::: RECORDS FOR PROCESSING :::
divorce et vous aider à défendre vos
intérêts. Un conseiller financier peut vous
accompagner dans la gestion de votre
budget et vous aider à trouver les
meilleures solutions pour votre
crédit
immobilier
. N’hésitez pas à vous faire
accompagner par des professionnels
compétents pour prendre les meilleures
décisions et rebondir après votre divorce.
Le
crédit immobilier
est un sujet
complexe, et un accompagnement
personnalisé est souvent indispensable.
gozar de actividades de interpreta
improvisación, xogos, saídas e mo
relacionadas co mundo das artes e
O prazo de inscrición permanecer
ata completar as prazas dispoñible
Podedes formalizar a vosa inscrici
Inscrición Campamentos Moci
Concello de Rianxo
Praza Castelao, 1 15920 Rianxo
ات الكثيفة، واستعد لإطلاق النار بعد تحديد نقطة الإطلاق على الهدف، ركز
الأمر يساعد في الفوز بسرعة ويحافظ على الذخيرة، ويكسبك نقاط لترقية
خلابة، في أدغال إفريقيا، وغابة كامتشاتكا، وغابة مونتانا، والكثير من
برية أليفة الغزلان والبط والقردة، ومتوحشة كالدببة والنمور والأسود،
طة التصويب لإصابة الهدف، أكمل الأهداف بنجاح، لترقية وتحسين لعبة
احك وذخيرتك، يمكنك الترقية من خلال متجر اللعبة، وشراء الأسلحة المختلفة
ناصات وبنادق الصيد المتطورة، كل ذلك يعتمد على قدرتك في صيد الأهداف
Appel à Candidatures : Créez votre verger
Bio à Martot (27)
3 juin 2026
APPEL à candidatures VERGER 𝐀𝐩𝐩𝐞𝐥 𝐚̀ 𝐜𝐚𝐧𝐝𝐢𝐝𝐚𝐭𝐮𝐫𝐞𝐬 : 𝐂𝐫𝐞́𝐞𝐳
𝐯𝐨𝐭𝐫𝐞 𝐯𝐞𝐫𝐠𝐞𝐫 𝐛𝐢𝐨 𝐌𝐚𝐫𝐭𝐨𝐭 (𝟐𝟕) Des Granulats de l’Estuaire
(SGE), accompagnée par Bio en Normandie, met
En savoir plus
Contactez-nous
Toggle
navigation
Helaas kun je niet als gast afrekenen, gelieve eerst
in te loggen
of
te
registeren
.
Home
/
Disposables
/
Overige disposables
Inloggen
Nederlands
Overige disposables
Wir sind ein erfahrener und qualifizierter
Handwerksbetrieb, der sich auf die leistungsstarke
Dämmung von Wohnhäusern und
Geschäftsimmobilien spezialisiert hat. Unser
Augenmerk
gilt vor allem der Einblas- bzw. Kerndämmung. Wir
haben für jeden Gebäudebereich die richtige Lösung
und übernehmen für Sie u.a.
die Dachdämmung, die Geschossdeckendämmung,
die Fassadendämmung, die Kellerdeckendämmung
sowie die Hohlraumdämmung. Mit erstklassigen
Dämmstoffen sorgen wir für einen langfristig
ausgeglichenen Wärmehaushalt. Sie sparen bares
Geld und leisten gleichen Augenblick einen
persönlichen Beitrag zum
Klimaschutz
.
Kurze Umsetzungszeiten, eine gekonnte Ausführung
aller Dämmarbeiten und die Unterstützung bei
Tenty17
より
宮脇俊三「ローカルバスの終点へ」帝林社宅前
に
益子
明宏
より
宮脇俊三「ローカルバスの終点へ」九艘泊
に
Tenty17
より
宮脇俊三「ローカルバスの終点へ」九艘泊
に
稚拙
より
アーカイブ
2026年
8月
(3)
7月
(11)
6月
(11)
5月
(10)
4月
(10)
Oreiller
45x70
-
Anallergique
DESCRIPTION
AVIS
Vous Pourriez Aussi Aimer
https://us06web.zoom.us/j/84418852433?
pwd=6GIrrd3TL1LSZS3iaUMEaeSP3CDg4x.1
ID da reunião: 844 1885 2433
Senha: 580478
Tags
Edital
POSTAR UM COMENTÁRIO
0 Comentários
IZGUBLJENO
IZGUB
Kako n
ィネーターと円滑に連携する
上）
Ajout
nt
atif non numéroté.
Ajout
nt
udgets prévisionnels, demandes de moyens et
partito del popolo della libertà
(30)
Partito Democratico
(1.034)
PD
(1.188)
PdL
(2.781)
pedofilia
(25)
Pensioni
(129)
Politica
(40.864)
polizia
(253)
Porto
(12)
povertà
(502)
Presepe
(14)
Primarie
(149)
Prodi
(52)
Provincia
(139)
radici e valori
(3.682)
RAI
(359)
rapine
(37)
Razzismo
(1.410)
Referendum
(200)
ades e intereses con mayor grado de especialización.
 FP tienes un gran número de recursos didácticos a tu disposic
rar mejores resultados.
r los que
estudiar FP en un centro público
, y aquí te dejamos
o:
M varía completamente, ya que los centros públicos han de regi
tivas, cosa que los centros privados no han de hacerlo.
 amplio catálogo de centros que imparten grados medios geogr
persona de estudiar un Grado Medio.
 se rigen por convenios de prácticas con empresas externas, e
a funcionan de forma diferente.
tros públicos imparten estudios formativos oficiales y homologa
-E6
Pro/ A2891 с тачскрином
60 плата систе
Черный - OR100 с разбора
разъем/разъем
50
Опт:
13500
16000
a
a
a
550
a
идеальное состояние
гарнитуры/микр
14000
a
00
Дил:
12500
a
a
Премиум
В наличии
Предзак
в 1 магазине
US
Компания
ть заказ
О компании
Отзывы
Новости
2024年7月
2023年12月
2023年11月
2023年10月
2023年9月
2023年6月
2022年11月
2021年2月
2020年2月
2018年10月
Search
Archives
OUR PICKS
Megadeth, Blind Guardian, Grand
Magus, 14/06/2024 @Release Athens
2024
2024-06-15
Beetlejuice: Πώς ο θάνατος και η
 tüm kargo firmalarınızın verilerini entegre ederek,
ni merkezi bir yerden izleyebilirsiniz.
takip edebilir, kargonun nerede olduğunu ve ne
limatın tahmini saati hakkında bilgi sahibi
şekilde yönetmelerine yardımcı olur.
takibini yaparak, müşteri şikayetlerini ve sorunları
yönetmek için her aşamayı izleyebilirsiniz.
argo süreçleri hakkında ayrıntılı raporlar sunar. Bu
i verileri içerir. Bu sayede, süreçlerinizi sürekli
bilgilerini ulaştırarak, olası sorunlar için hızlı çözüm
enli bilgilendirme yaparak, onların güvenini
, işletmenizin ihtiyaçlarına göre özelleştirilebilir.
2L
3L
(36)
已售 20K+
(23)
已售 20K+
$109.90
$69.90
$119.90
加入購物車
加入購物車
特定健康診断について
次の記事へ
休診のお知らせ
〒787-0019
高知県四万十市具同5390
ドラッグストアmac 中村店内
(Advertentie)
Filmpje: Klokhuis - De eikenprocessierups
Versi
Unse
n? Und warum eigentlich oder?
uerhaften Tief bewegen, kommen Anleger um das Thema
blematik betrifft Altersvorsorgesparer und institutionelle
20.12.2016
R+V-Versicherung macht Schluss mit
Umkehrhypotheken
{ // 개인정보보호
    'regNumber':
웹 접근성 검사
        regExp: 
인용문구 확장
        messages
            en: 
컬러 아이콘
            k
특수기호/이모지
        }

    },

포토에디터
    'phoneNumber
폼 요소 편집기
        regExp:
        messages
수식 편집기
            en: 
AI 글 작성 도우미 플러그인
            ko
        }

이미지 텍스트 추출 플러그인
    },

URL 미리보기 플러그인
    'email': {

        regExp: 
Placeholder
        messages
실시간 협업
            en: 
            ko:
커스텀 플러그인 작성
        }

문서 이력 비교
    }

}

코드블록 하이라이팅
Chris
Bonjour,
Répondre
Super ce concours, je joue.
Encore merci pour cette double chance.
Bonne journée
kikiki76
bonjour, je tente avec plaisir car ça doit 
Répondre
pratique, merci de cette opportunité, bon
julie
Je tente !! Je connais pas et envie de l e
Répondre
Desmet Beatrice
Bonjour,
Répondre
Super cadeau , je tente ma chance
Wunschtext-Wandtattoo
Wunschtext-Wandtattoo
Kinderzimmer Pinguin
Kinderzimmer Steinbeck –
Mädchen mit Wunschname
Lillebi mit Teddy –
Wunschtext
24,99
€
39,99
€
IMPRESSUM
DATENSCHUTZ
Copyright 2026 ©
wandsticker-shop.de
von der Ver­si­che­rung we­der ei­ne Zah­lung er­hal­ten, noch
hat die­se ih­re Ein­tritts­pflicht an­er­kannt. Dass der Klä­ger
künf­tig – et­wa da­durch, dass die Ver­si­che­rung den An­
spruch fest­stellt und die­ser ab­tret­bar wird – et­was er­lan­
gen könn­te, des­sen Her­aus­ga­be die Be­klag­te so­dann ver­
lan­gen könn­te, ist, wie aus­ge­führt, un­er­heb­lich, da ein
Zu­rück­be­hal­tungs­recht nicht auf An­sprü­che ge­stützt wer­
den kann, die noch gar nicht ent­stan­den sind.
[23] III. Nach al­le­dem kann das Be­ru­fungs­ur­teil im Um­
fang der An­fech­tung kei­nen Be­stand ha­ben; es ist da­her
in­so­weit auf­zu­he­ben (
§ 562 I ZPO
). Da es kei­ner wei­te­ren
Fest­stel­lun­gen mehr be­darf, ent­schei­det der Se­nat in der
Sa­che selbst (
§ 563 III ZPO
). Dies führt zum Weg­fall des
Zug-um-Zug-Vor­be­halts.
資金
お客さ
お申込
:::
## TO-DO ITEM
From the opening line of the data above through the line holding "Concello de Rianxo", give every line again exactly as it stands.

## ANSWER TO THE EXERCISE
divorce et vous aider à défendre vos
intérêts. Un conseiller financier peut vous
accompagner dans la gestion de votre
budget et vous aider à trouver les
meilleures solutions pour votre
crédit
immobilier
. N’hésitez pas à vous faire
accompagner par des professionnels
compétents pour prendre les meilleures
décisions et rebondir après votre divorce.
Le
crédit immobilier
est un sujet
complexe, et un accompagnement
personnalisé est souvent indispensable.
gozar de actividades de interpreta
improvisación, xogos, saídas e mo
relacionadas co mundo das artes e
O prazo de inscrición permanecer
ata completar as prazas dispoñible
Podedes formalizar a vosa inscrici
Inscrición Campamentos Moci
Concello de Rianxo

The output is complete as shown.